Kanagawa Agreement

The Treaty of Kanagawa was an agreement between the United States of America and the Japanese government. In what was announced as the “opening of Japan,” the two countries agreed to maintain limited trade and accept the safe return of American sailors who had sunk in Japanese waters. Perry returned on February 11, 1854 with an even greater force of eight warships and made it clear that he would not leave until a contract had been signed. Perry continued his manipulation of the configuration by keeping away from lower officials, insinuating the use of force, measuring the port and refusing to meet in the negotiating venues provided for that purpose. Negotiations began on March 8 and continued for about a month. Each game shared a performance when Perry arrived. The Americans had a technology demonstration, and the Japanese had a sumo wrestling show. [16] While the Japanese people were passionate about the new technology, Perry was not impressed by the sumo wrestlers and found this performance senseless and degrading: “This abominable exhibition only ended when the twenty-five successive two-man displayed their immense strengths and wild qualities.” [17] The Japanese side yielded to almost all of Perry`s demands, with the exception of a trade agreement modelled on previous U.S. treaties with China, which Perry later sought to postpone.

The main controversy has focused on the choice of ports to open, perry Nagasaki being firmly opposed. The contract, written in English, Dutch, Chinese and Japanese, was signed on 31 March 1854 at the present-day Kaika Hiroba (Port Opening Square) Yokohama, a site adjacent to the present-day Yokohama Archives of History. [15] In the short term, the United States was satisfied with the agreement, with Perry achieving its primary objective of breaking Japan`s sakoku policy and creating the reasons for the protection of American citizens and a possible trade agreement. On the other hand, the Japanese were forced into this trade and many saw it as a sign of weakness. The Tokugawa Shogunate could indicate that the treaty had not been signed by the Shogun, or even by one of its troops, and that it had, at least temporarily, ruled out the possibility of an immediate military confrontation. [21] A treaty between Japan and the United States. After three years of negotiations, the U.S. Commodore Perry reached an agreement with the Tokugawa Shogunat, opened two ports to American ships, allowed the appointment of a consul and guaranteed better treatment for the castaways.

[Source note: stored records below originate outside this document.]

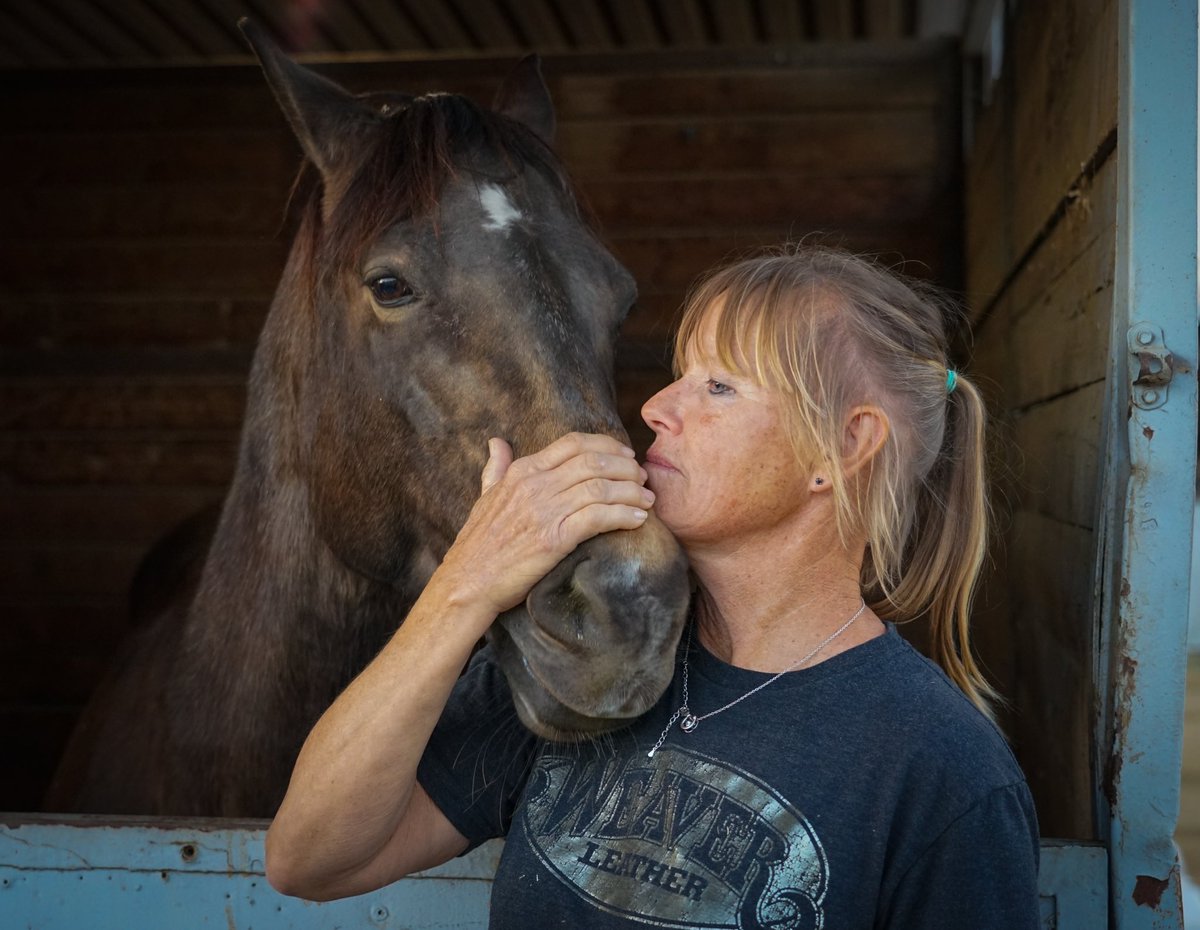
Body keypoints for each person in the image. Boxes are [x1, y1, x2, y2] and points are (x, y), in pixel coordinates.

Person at [264, 246, 1040, 928]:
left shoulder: (943, 771)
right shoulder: (583, 648)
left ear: (844, 446)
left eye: (720, 388)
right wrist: (466, 585)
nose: (656, 408)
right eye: (680, 378)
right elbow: (309, 860)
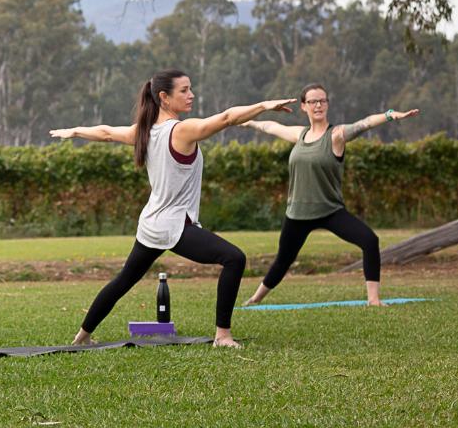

The Treaty of Kanagawa was followed in two years by similar agreements with Great Britain, Russia and the Netherlands and, in 1858, the broader Edo Treaty with the United States, marking the beginning of regular political and economic sexual relations between Japan and Western nations. Outside, the treaty resulted in the treaty between the United States and Japan, the “Harris Treaty” of 1858, which allowed the introduction of foreign concessions, extraterritoriality for foreigners and minimum import taxes for foreign goods. The Japanese got confused under the “unequal contractual system” that characterized Asian and Western relations during this period. [22] The Treaty of Kanagawa was followed by similar agreements with the United Kingdom (Anglo-Japanese Friendship Treaty, October 1854), the Russians (Treaty of Shimoda, February 7, 1855) and the French (Treaty of Friendship and Trade between France and Japan, October 9, 1858). An interesting feature is the omission of a Japanese signature on the English version of the contract. Perry`s letter to the Minister of the Navy, which is also in the archives, provides an explanation: “It will be taken into account that the practice normally followed for the posting of contract signatures was derogated on this occasion and, for reasons attributed by the Japanese, that their laws prohibit the subjects of the Empire from putting their names in each document written in a foreign language.” The lack of a signature shows that Perry`s determination to achieve the mission`s objectives was mitigated by the willingness to compromise on the usual issues.